**Questions to answer:**
A) Do these statements agree with the blog posts about the writer's son? For each, answer yes or no and quote the words from the posts that decide it: (i) While sick, the son slept for four hours at a stretch. (ii) The son can manage a slight nod on the beat to rock music. (iii) The son is three years old.
B) Could you continue the blog posts about the writer's son, picking up after their last sentence?

**Selected excerpt:**
○ ○ ○ ○ ○ ○ ○
Friday, November 5, 2010

Sick days are for sleep, not 'Saved By the Bell'

My son has mastered something I am still working on after 28 years: sleeping when sick. And I'm a little jealous.

Yesterday my son more or less napped for the entire day, because he was really sick and totally loopy. He had no problem crashing four hours on end, regardless of his surroundings or the position he was in.

I simply can't do this.

When I get sick enough to stay home from work, I usually make the age-old mistake of saying, "I'll just rest on the couch with the TV on." The problem is that this has never worked for me.

Soon after lying down, I find myself sitting up, typing away on the laptop and watching TV reruns that I normally miss because of my job. (Hey, if you have a chance to watch five consecutive episodes of "Saved By the Bell: The College Years," you take it. You ALWAYS take it.)

Soon my "day of rest" has become a day of staring at a computer screen (not unlike what I would have been doing at work) and screaming at the TV because Zach and Kelly never seem to really, you know, click or make it work. The timing is always off, or what have you.

As my son's vocab continues to expand, I'm going to need some tips on how to turn my sick-day doldrums into droopy-eyed bliss.

Saturday, October 30, 2010

Head-banging 101

So, I found out my son can't properly bang his head to rock music. In fact, he can't even do the subtle man-nod to rock music.

It's not for a lack of tutelage. I've tried teaching him the art of a well-timed head thrust during a driving rock anthem, but he's not up to the task. The best he can manage is a furious sideways head waggle, as if he thinks his head is a generic can of orange juice for which pre-consumption shaking is vital.

Don't get me wrong; the kid has moves. Crazy Toddler (CT) is like a young Kevin Federline — everything from the Charleston to the macarena. But he if ever wants to look the part in a testerone-laden free-weights workout session, he'll need to develop the head-bang, or at least a variation. Even a slight nod on beat would suffice.

CT has his work cut out for him.

Wednesday, October 27, 2010

Talking rocks

Talking rocks. I mean, not when self-important adults do it (Are you listening, 95 percent of sports and news commentators out there?). I'm referring to when my 2-year-old son does it.

Ever since my wife first found out she was pregnant, I've been looking forward to when my child could communicate with me on a level beyond pooping and screaming. Now that the time has arrived, I'm far from disappointed.
○ ○ ○ ○ ○ ○ ○
**Material shown:**
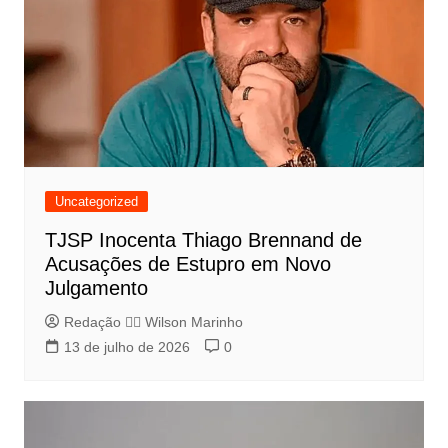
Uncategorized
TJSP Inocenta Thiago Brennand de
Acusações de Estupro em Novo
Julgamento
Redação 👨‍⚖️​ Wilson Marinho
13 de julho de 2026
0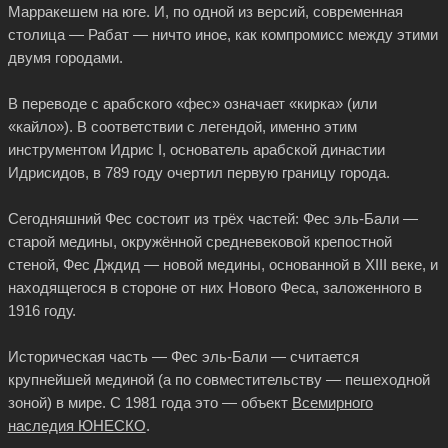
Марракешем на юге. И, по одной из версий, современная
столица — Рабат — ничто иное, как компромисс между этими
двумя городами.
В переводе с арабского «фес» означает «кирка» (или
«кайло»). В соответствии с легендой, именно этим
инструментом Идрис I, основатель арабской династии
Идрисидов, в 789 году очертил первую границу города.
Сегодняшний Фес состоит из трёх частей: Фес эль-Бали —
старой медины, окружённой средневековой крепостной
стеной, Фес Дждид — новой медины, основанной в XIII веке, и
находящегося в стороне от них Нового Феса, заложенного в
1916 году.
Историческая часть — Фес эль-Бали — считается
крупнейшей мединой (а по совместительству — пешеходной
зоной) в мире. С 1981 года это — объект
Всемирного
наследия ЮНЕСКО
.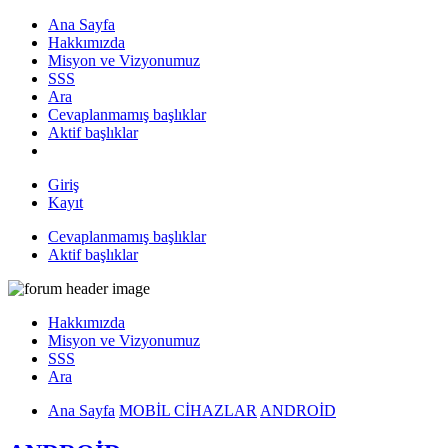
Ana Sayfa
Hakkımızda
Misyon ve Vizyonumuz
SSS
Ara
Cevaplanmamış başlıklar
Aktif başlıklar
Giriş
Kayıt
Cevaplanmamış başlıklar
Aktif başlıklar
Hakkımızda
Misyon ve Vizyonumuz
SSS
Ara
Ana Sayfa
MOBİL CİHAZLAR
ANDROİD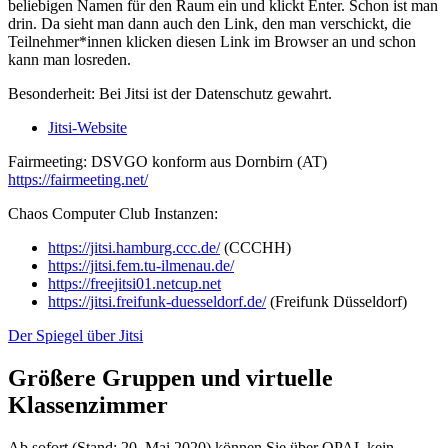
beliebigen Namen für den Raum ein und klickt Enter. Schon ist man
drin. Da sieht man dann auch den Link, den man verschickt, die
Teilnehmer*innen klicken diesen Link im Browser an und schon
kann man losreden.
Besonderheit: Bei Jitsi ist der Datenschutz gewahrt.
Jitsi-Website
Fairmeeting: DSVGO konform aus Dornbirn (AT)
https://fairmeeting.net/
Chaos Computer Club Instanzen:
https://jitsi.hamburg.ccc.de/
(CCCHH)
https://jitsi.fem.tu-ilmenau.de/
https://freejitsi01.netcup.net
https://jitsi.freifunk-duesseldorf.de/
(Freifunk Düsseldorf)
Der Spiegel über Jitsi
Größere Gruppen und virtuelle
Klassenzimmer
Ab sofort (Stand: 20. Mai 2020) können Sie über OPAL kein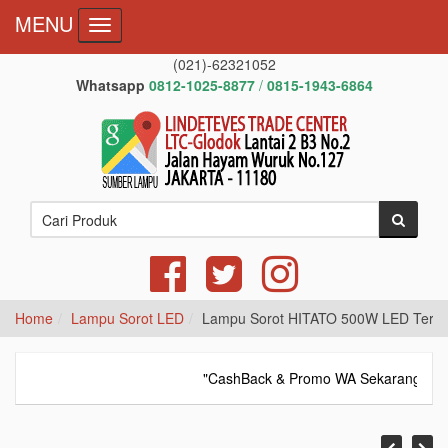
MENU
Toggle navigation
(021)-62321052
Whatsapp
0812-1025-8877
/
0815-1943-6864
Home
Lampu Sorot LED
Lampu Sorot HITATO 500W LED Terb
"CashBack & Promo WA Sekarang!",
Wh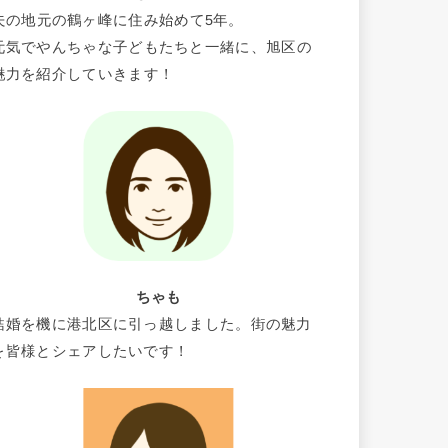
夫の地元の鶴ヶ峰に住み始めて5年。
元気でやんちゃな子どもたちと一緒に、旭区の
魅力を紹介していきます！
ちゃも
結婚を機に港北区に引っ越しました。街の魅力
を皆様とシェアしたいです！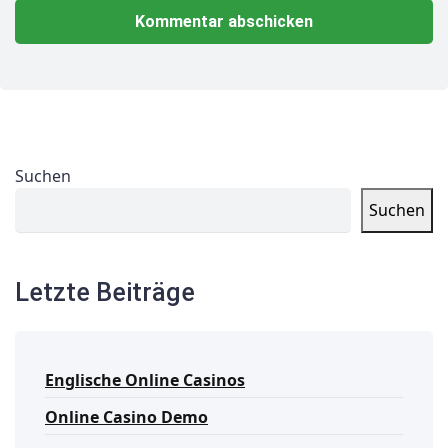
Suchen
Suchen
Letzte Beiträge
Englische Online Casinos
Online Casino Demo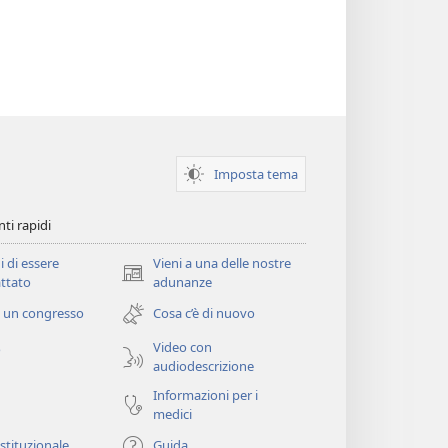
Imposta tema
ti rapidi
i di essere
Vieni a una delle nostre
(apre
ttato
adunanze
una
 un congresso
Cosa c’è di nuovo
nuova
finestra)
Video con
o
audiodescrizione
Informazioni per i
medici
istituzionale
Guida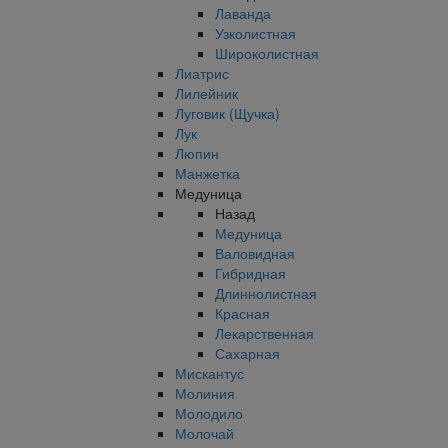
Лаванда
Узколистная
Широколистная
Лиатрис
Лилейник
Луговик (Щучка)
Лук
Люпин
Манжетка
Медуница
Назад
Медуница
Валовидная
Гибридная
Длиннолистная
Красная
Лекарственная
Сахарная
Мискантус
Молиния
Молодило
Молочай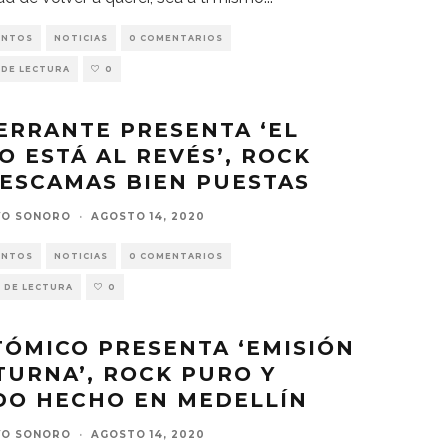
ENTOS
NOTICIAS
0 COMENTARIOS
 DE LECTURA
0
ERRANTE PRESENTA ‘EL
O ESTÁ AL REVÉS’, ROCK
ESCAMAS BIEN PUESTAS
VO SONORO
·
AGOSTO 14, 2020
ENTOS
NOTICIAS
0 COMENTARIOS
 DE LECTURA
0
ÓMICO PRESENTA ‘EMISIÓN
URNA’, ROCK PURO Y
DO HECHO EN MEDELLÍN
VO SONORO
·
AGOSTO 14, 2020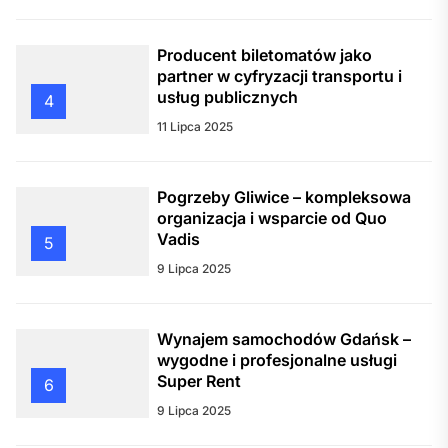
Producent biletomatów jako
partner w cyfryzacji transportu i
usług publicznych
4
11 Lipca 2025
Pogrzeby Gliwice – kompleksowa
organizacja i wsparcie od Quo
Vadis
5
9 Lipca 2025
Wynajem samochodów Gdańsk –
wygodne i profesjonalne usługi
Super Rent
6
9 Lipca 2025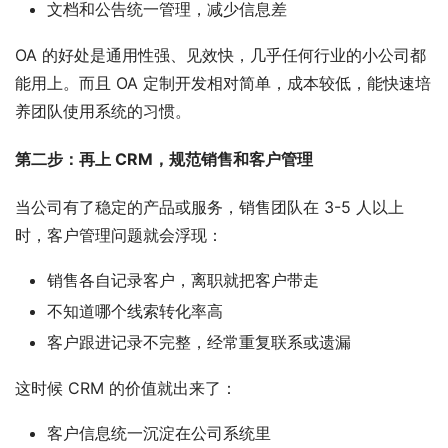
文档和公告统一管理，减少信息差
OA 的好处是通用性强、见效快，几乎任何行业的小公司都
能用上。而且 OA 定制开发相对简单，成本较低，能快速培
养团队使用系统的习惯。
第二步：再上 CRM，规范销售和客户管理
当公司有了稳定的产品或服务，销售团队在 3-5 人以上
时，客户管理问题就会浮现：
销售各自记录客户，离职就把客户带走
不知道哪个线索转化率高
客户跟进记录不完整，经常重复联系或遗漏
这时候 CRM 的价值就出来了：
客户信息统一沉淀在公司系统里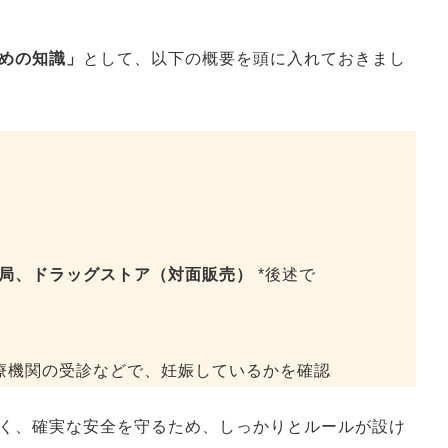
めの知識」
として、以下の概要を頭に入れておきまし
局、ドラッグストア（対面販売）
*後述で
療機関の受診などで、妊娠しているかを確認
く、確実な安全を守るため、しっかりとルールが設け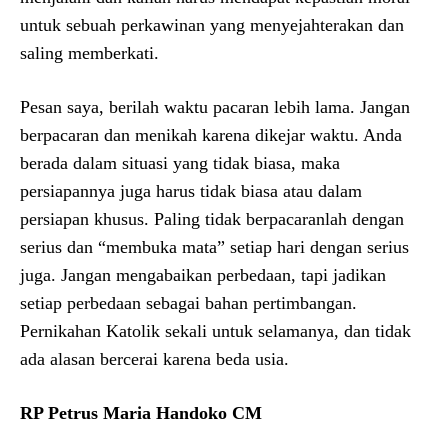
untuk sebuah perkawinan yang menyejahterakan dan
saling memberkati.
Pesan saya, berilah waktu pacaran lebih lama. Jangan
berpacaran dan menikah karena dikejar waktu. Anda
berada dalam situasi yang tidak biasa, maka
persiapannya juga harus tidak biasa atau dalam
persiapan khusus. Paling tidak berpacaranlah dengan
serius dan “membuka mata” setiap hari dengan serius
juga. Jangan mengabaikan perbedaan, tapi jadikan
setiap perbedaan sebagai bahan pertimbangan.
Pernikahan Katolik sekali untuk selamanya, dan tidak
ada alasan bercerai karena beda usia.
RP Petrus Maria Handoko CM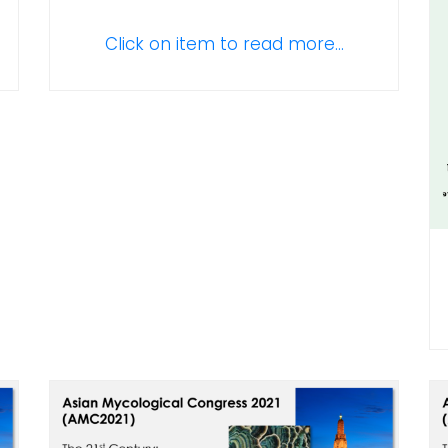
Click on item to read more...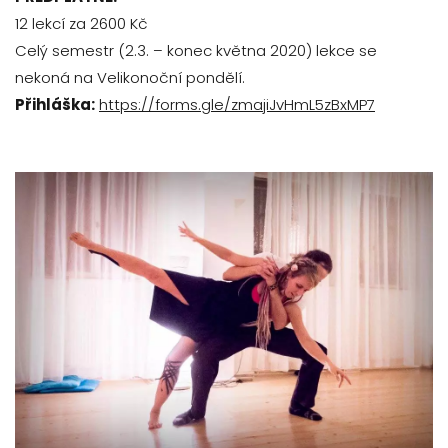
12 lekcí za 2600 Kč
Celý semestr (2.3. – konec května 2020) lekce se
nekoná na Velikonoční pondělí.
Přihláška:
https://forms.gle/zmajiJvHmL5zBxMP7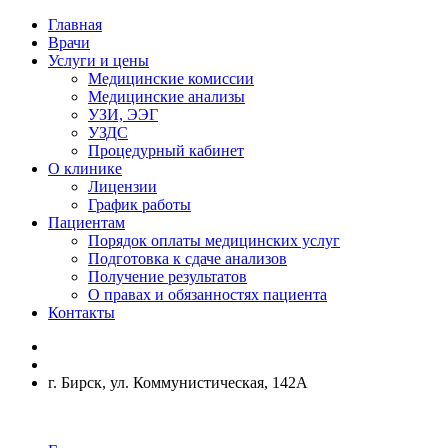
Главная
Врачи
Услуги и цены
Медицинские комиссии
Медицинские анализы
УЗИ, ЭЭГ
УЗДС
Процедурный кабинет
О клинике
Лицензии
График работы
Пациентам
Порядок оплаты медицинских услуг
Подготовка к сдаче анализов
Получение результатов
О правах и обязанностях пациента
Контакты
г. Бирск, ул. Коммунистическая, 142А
○ ○ ○ ○ ○ ○ ○
**Results for each task:**
A)
(i) Yes: "He had no problem crashing four hours on end, regardless of his surroundings or the position he was in."
(ii) No: "In fact, he can't even do the subtle man-nod to rock music."
(iii) No: "I'm referring to when my 2-year-old son does it."

B)
Everything Crazy Toddler says is cute — and every aspect of the process. The way he grasps at each syllable, elongating words to ridiculous lengths. The shouting of run-of-the-mill words to give them added significance. His insistence on saying "goodbye" to people/places/things when he first sees them.

I was starting to think Bill Maher and Michael Savage had soured me on the English language for good (and on humans in general, for that matter), but I think I'm coming back around. It's all thanks to CT.

Here's to actually knowing what my son is thinking. And another "cheers" to laughing our butts off when our kids can't say things correctly (just make sure to leave the room first).

Monday, October 25, 2010

What's up with the stupidity?

What's up with the stupidity among NFL quarterbacks?

Normally in this blog I try to deftly mingle sports issues with the comings and going of fatherhood. But today I'm loathe to compare to son to the overabundance of block-headed quarterbacks. It's simply not fair to him.
  • Jay Cutler threw four interceptions to the same dude yesterday. At some point don't you consider throwing it to the opposite side of the field, or through a tire swing or something?
  • Brett Favre is slinging ill-advised passes like a drunken Jeff George or, well, Brett Favre. He has officially become the old man who refuses to wear pants, even when the doorbell rings. Brad Childress needs to be the crotchety wife who hits the old man upside the head with a hard-backed Civil War coffee-table book.
  • Philip Rivers is just north of a nervous breakdown. He needs to rent "The Shining," then watch it repeatedly. Consider it a self-help video, man.
I could go on. And on. Aren't quarterbacks supposed to be the smart ones?